Task brief:
Please output every record below exactly as written, leaving out any pictures.

··· Information provided

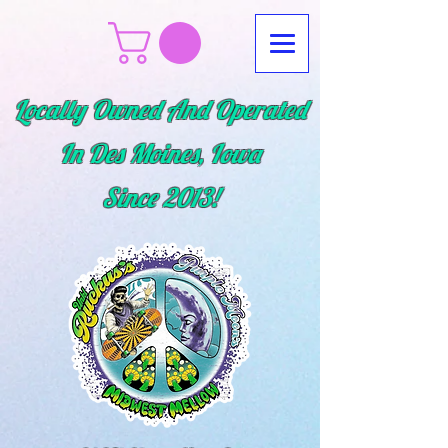
Locally Owned And Operated
In Des Moines, Iowa
Since
2013!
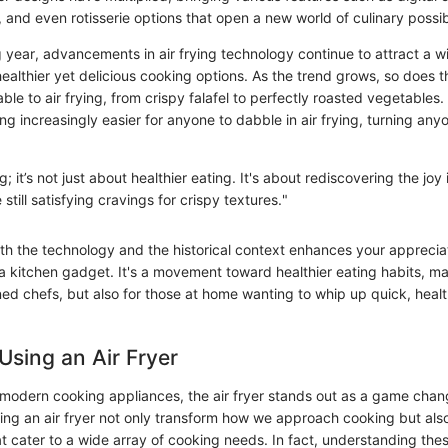
 and even rotisserie options that open a new world of culinary possibi
 year, advancements in air frying technology continue to attract a 
ealthier yet delicious cooking options. As the trend grows, so does 
le to air frying, from crispy falafel to perfectly roasted vegetables.
g increasingly easier for anyone to dabble in air frying, turning anyo
; it’s not just about healthier eating. It's about rediscovering the joy
 still satisfying cravings for crispy textures."
h the technology and the historical context enhances your appreciati
a kitchen gadget. It's a movement toward healthier eating habits, ma
ned chefs, but also for those at home wanting to whip up quick, healt
 Using an Air Fryer
modern cooking appliances, the air fryer stands out as a game chang
ing an air fryer not only transform how we approach cooking but also
t cater to a wide array of cooking needs. In fact, understanding the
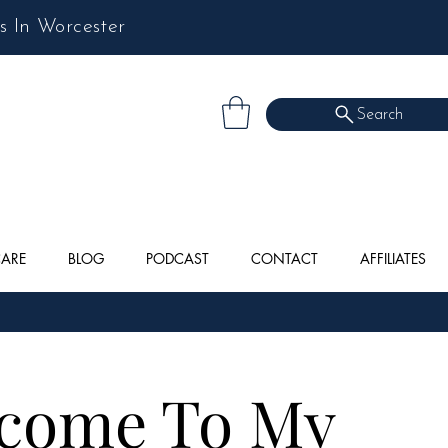
s In Worcester
Search
CARE
BLOG
PODCAST
CONTACT
AFFILIATES
come To My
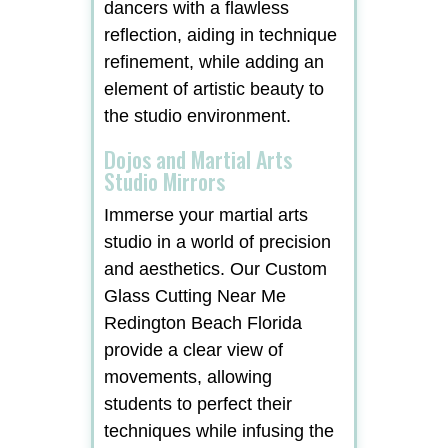
dancers with a flawless
reflection, aiding in technique
refinement, while adding an
element of artistic beauty to
the studio environment.
Dojos and Martial Arts
Studio Mirrors
Immerse your martial arts
studio in a world of precision
and aesthetics. Our Custom
Glass Cutting Near Me
Redington Beach Florida
provide a clear view of
movements, allowing
students to perfect their
techniques while infusing the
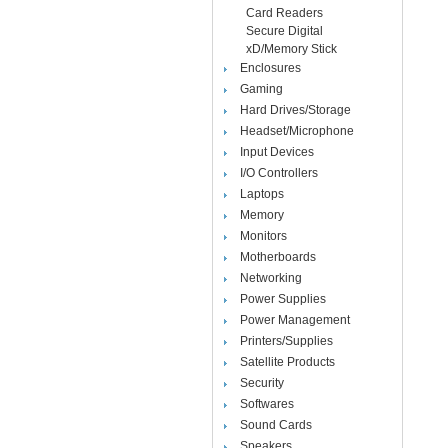
Card Readers
Secure Digital
xD/Memory Stick
Enclosures
Gaming
Hard Drives/Storage
Headset/Microphone
Input Devices
I/O Controllers
Laptops
Memory
Monitors
Motherboards
Networking
Power Supplies
Power Management
Printers/Supplies
Satellite Products
Security
Softwares
Sound Cards
Speakers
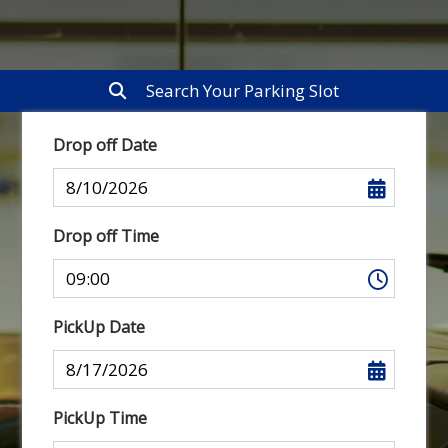
Search Your Parking Slot
Drop off Date
Drop off Time
PickUp Date
PickUp Time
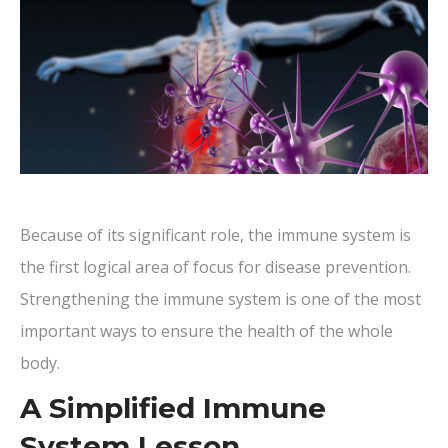
Because of its significant role, the immune system is
the first logical area of focus for disease prevention.
Strengthening the immune system is one of the most
important ways to ensure the health of the whole
body.
A Simplified Immune
System Lesson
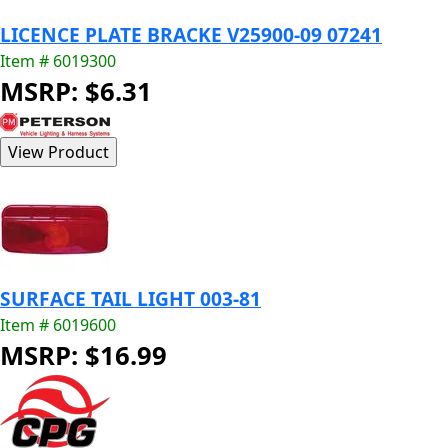
LICENCE PLATE BRACKE V25900-09 07241
Item # 6019300
MSRP: $6.31
SURFACE TAIL LIGHT 003-81
Item # 6019600
MSRP: $16.99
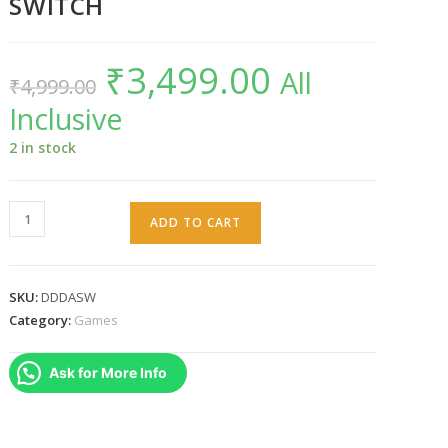
SWITCH
₹
3,499.00
Original
Current
All
₹
4,999.00
price
price
was:
is:
Inclusive
₹4,999.00.
₹3,499.00.
2 in stock
Dragon's
ADD TO CART
Dogma
:
Dark
SKU:
DDDASW
Arisen
Category:
Games
SWITCH
quantity
Ask for More Info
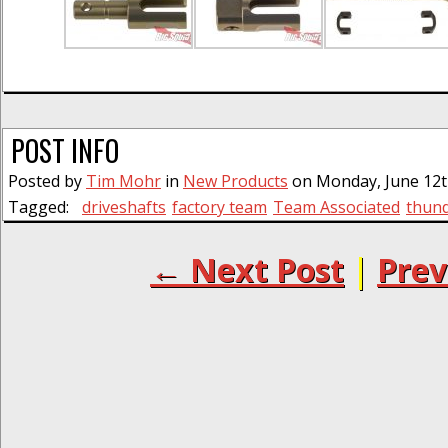
POST INFO
Posted by
Tim Mohr
in
New Products
on Monday, June 12th
Tagged:
driveshafts
factory team
Team Associated
thund
← Next Post
|
Prev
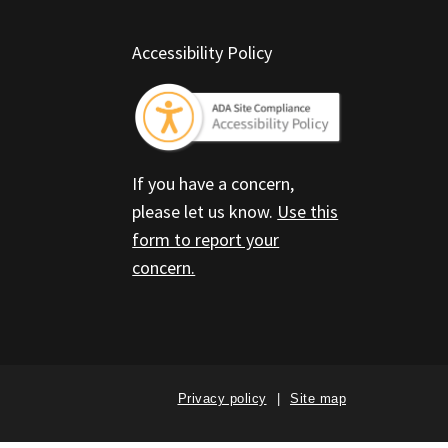
Accessibility Policy
If you have a concern,
please let us know.
Use this
form to report your
concern.
Privacy policy
Site map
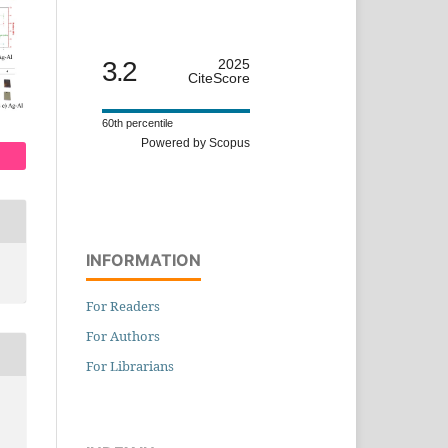
3.2
2025
CiteScore
60th percentile
Powered by Scopus
INFORMATION
For Readers
For Authors
For Librarians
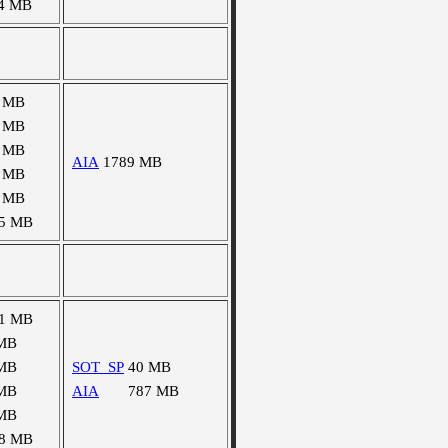
4 MB
 MB
 MB
 MB
AIA
1789 MB
 MB
 MB
5 MB
1 MB
MB
MB
SOT_SP
40 MB
MB
AIA
787 MB
MB
8 MB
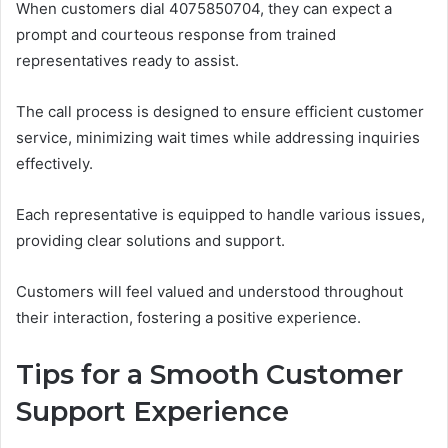
When customers dial 4075850704, they can expect a
prompt and courteous response from trained
representatives ready to assist.
The call process is designed to ensure efficient customer
service, minimizing wait times while addressing inquiries
effectively.
Each representative is equipped to handle various issues,
providing clear solutions and support.
Customers will feel valued and understood throughout
their interaction, fostering a positive experience.
Tips for a Smooth Customer
Support Experience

······

Solution for this problem:
Locally Owned And Operated
In Des Moines, Iowa
Since
2013!
 and even rotisserie options that open a new world of culinary possibi
 year, advancements in air frying technology continue to attract a 
ealthier yet delicious cooking options. As the trend grows, so does 
le to air frying, from crispy falafel to perfectly roasted vegetables.
g increasingly easier for anyone to dabble in air frying, turning anyo
; it’s not just about healthier eating. It's about rediscovering the joy
 still satisfying cravings for crispy textures."
h the technology and the historical context enhances your appreciati
a kitchen gadget. It's a movement toward healthier eating habits, ma
ned chefs, but also for those at home wanting to whip up quick, healt
 Using an Air Fryer
modern cooking appliances, the air fryer stands out as a game chang
ing an air fryer not only transform how we approach cooking but also
t cater to a wide array of cooking needs. In fact, understanding the
s In Worcester
Search
CARE
BLOG
PODCAST
CONTACT
AFFILIATES
come To My
dancers with a flawless
reflection, aiding in technique
refinement, while adding an
element of artistic beauty to
the studio environment.
Dojos and Martial Arts
Studio Mirrors
Immerse your martial arts
studio in a world of precision
and aesthetics. Our Custom
Glass Cutting Near Me
Redington Beach Florida
provide a clear view of
movements, allowing
students to perfect their
techniques while infusing the
Card Readers
Secure Digital
xD/Memory Stick
Enclosures
Gaming
Hard Drives/Storage
Headset/Microphone
Input Devices
I/O Controllers
Laptops
Memory
Monitors
Motherboards
Networking
Power Supplies
Power Management
Printers/Supplies
Satellite Products
Security
Softwares
Sound Cards
Speakers
Search Your Parking Slot
Drop off Date
Drop off Time
PickUp Date
PickUp Time
Because of its significant role, the immune system is
the first logical area of focus for disease prevention.
Strengthening the immune system is one of the most
important ways to ensure the health of the whole
body.
A Simplified Immune
System Lesson
LICENCE PLATE BRACKE V25900-09 07241
Item # 6019300
MSRP: $6.31
SURFACE TAIL LIGHT 003-81
Item # 6019600
MSRP: $16.99
SWITCH
₹
3,499.00
Original
Current
All
₹
4,999.00
price
price
was:
is:
Inclusive
₹4,999.00.
₹3,499.00.
2 in stock
Dragon's
ADD TO CART
Dogma
:
Dark
SKU:
DDDASW
Arisen
Category:
Games
SWITCH
quantity
Ask for More Info
POST INFO
Posted by
Tim Mohr
in
New Products
on Monday, June 12th
Tagged:
driveshafts
factory team
Team Associated
thund
← Next Post
|
Prev
Accessibility Policy
If you have a concern,
please let us know.
Use this
form to report your
concern.
Privacy policy
Site map
3.2
2025
CiteScore
60th percentile
Powered by Scopus
INFORMATION
For Readers
For Authors
For Librarians
4 MB
 MB
 MB
 MB
AIA
1789 MB
 MB
 MB
5 MB
1 MB
MB
MB
SOT_SP
40 MB
MB
AIA
787 MB
MB
8 MB
When customers dial 4075850704, they can expect a
prompt and courteous response from trained
representatives ready to assist.
The call process is designed to ensure efficient customer
service, minimizing wait times while addressing inquiries
effectively.
Each representative is equipped to handle various issues,
providing clear solutions and support.
Customers will feel valued and understood throughout
their interaction, fostering a positive experience.
Tips for a Smooth Customer
Support Experience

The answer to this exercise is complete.